* [What you should do] Output the lines below, from the first one through the line containing "title Présentation: Abd_Lib", as a Markdown table with the columns No. and Content. Include both ends, skip blank lines, and leave the pictures out.

****************************************

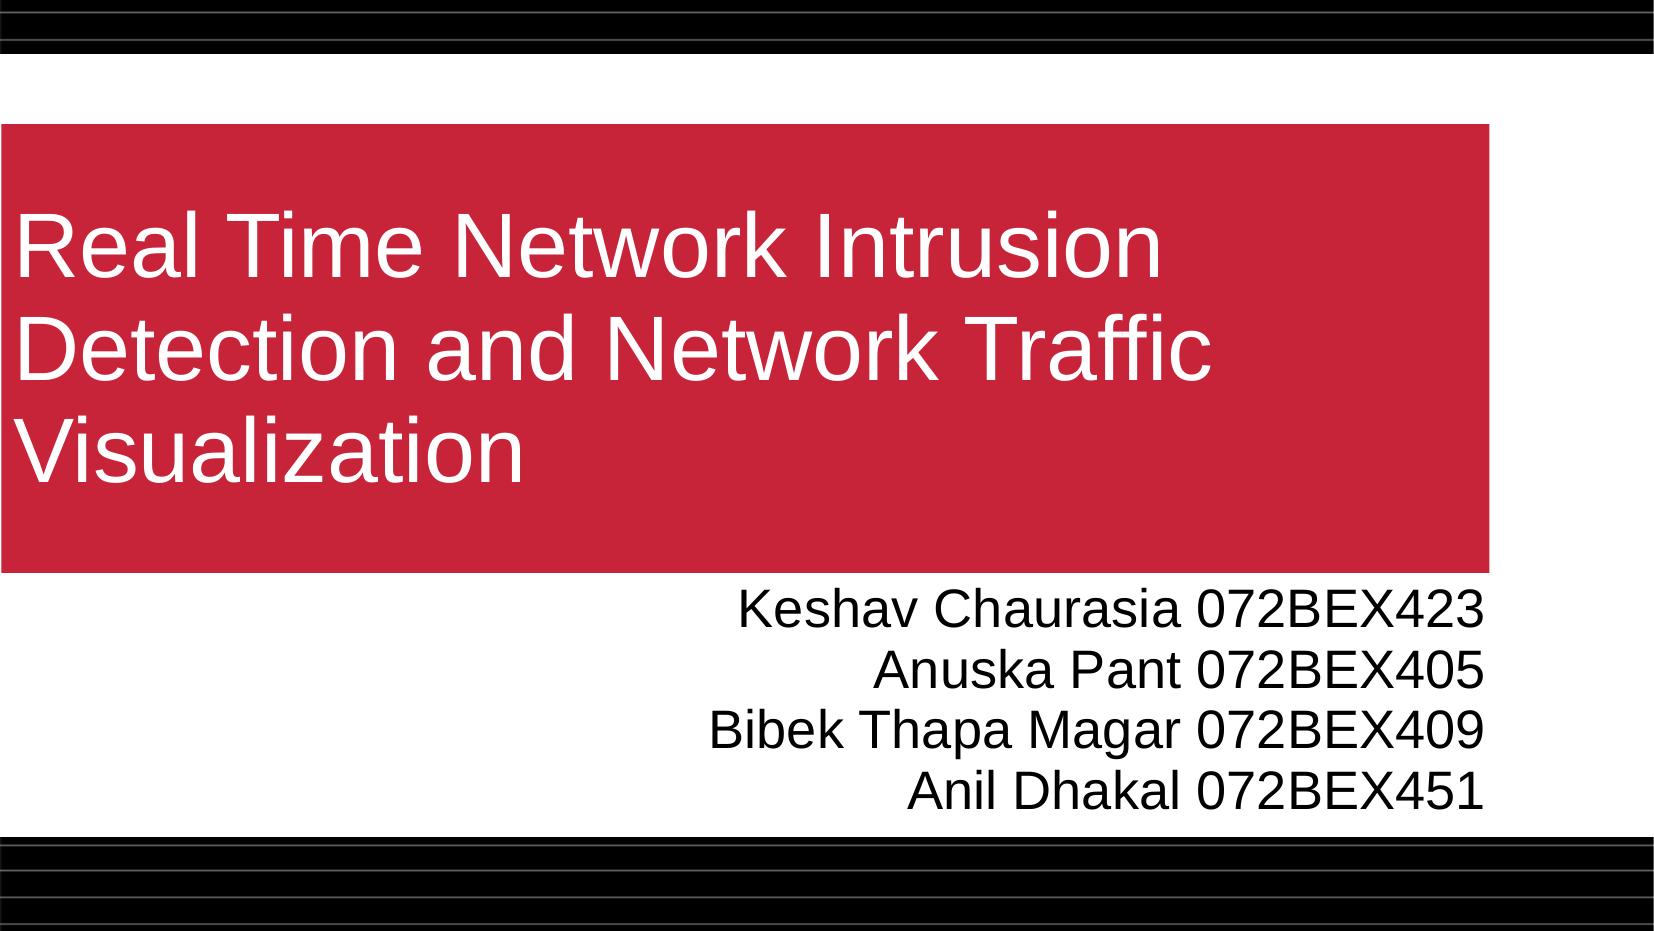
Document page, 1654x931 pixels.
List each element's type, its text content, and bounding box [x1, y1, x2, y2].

picture [0, 837, 1654, 931]
text_box Keshav Chaurasia 072BEX423 Anuska Pant 072BEX405 Bibek Thapa Magar 072BEX409 Anil Dhakal 072BEX451 [708, 578, 1489, 821]
title Real Time Network Intrusion Detection and Network Traffic Visualization [1, 124, 1490, 573]
picture [0, 0, 1654, 54]
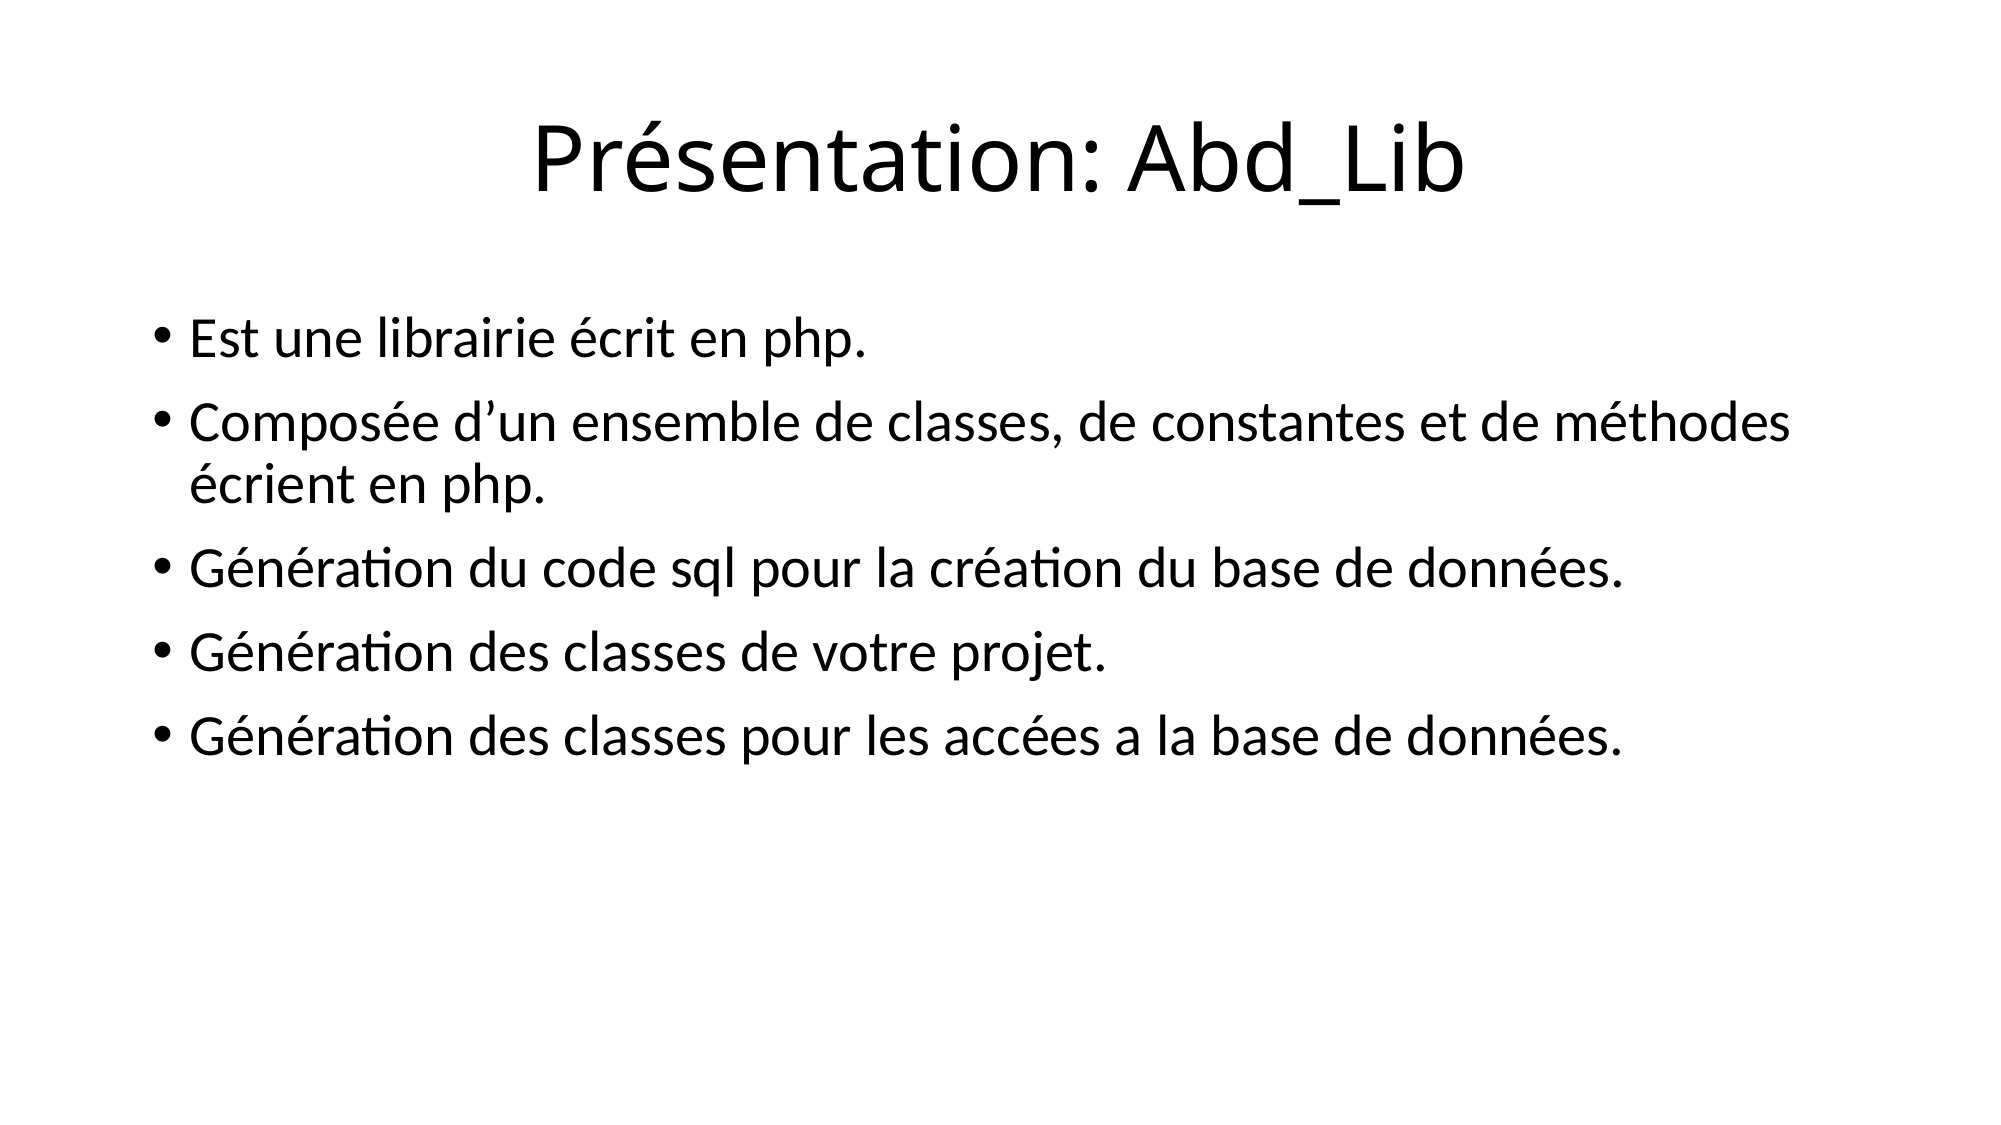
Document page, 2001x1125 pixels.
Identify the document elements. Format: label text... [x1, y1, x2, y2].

list Est une librairie écrit en php. Composée d’un ensemble de classes, de constantes et de méthodes écrient en php. Génération du code sql pour la création du base de données. Génération des classes de votre projet. Génération des classes pour les accées a la base de données. [137, 299, 1863, 837]
title Présentation: Abd_Lib [137, 59, 1863, 264]
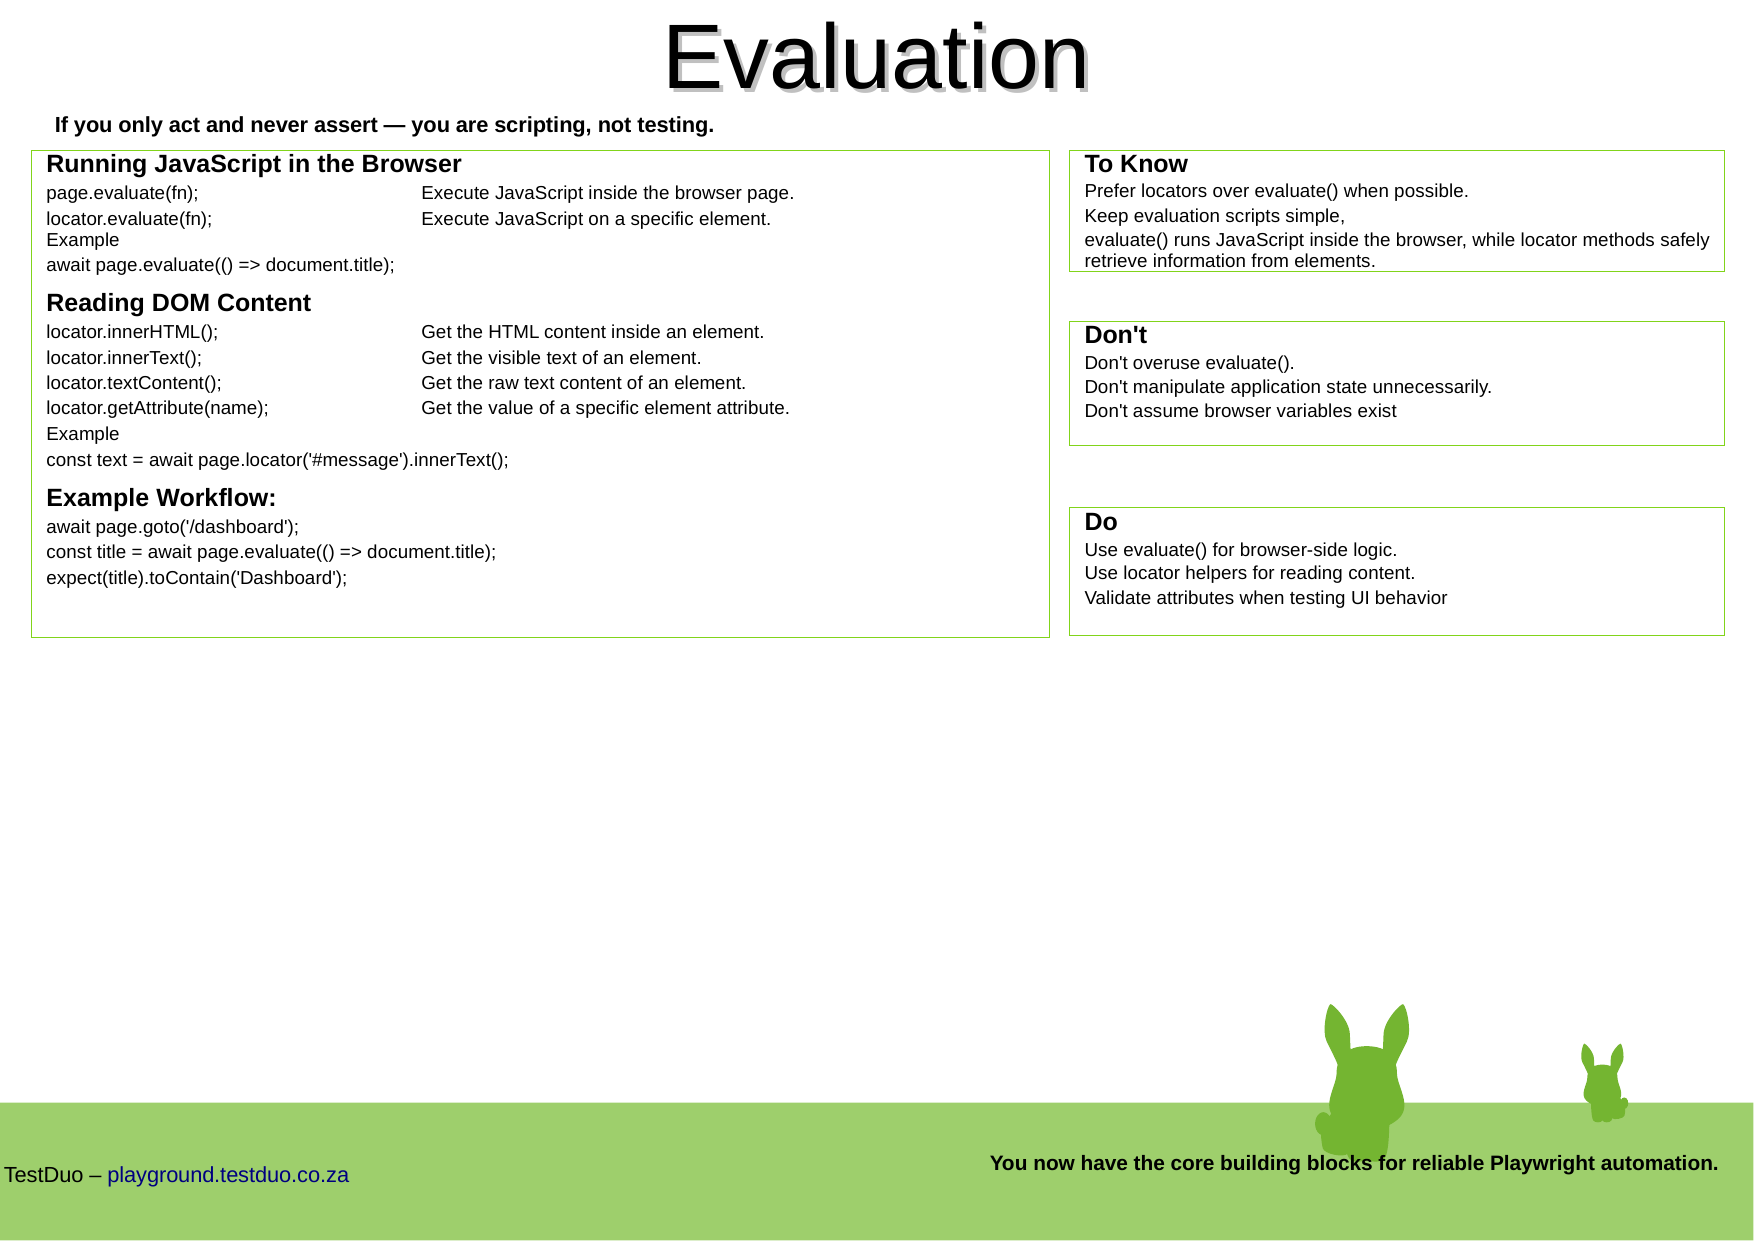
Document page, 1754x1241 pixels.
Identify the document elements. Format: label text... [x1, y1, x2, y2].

text_box Running JavaScript in the Browser page.evaluate(fn); Execute JavaScript inside the browser page. locator.evaluate(fn); Execute JavaScript on a specific element. Example await page.evaluate(() => document.title); Reading DOM Content locator.innerHTML(); Get the HTML content inside an element. locator.innerText(); Get the visible text of an element. locator.textContent(); Get the raw text content of an element. locator.getAttribute(name); Get the value of a specific element attribute. Example const text = await page.locator('#message').innerText(); Example Workflow: await page.goto('/dashboard'); const title = await page.evaluate(() => document.title); expect(title).toContain('Dashboard'); [31, 150, 1050, 638]
text_box If you only act and never assert — you are scripting, not testing. [39, 112, 1711, 151]
text_box You now have the core building blocks for reliable Playwright automation. [975, 1144, 1754, 1207]
text_box Don't Don't overuse evaluate(). Don't manipulate application state unnecessarily. Don't assume browser variables exist [1069, 321, 1725, 446]
title TestDuo – playground.testduo.co.za [3, 1150, 825, 1201]
title Evaluation [93, 0, 1660, 112]
text_box To Know Prefer locators over evaluate() when possible. Keep evaluation scripts simple, evaluate() runs JavaScript inside the browser, while locator methods safely retrieve information from elements. [1069, 150, 1725, 272]
text_box Do Use evaluate() for browser-side logic. Use locator helpers for reading content. Validate attributes when testing UI behavior [1069, 507, 1725, 636]
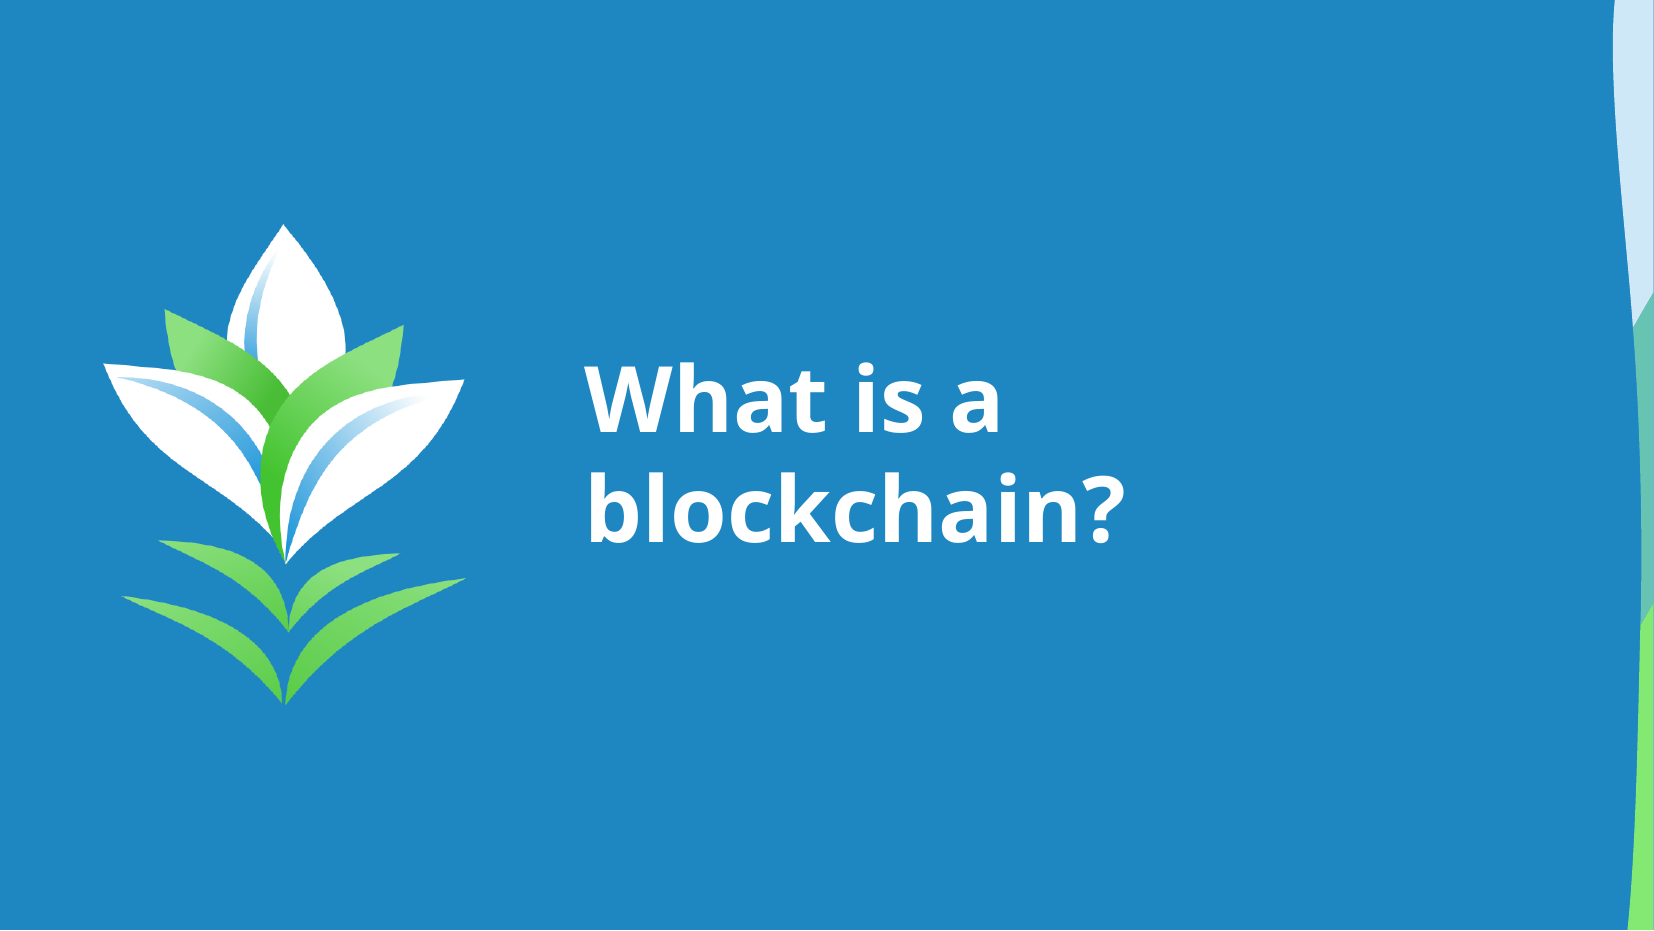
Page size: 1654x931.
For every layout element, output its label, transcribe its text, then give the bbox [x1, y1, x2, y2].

text_box What is a blockchain? [570, 333, 1546, 569]
picture [103, 224, 466, 706]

****************************************

* [The reply]
| No. | Content |
|---|---|
| 1 | Document page, 1654x931 pixels. |
| 2 | List each element's type, its text content, and bounding box [x1, y1, x2, y2]. |
| 3 | picture [0, 837, 1654, 931] |
| 4 | text_box Keshav Chaurasia 072BEX423 Anuska Pant 072BEX405 Bibek Thapa Magar 072BEX409 Anil Dhakal 072BEX451 [708, 578, 1489, 821] |
| 5 | title Real Time Network Intrusion Detection and Network Traffic Visualization [1, 124, 1490, 573] |
| 6 | picture [0, 0, 1654, 54] |
| 7 | Document page, 2001x1125 pixels. |
| 8 | Identify the document elements. Format: label text... [x1, y1, x2, y2]. |
| 9 | list Est une librairie écrit en php. Composée d’un ensemble de classes, de constantes et de méthodes écrient en php. Génération du code sql pour la création du base de données. Génération des classes de votre projet. Génération des classes pour les accées a la base de données. [137, 299, 1863, 837] |
| 10 | title Présentation: Abd_Lib [137, 59, 1863, 264] |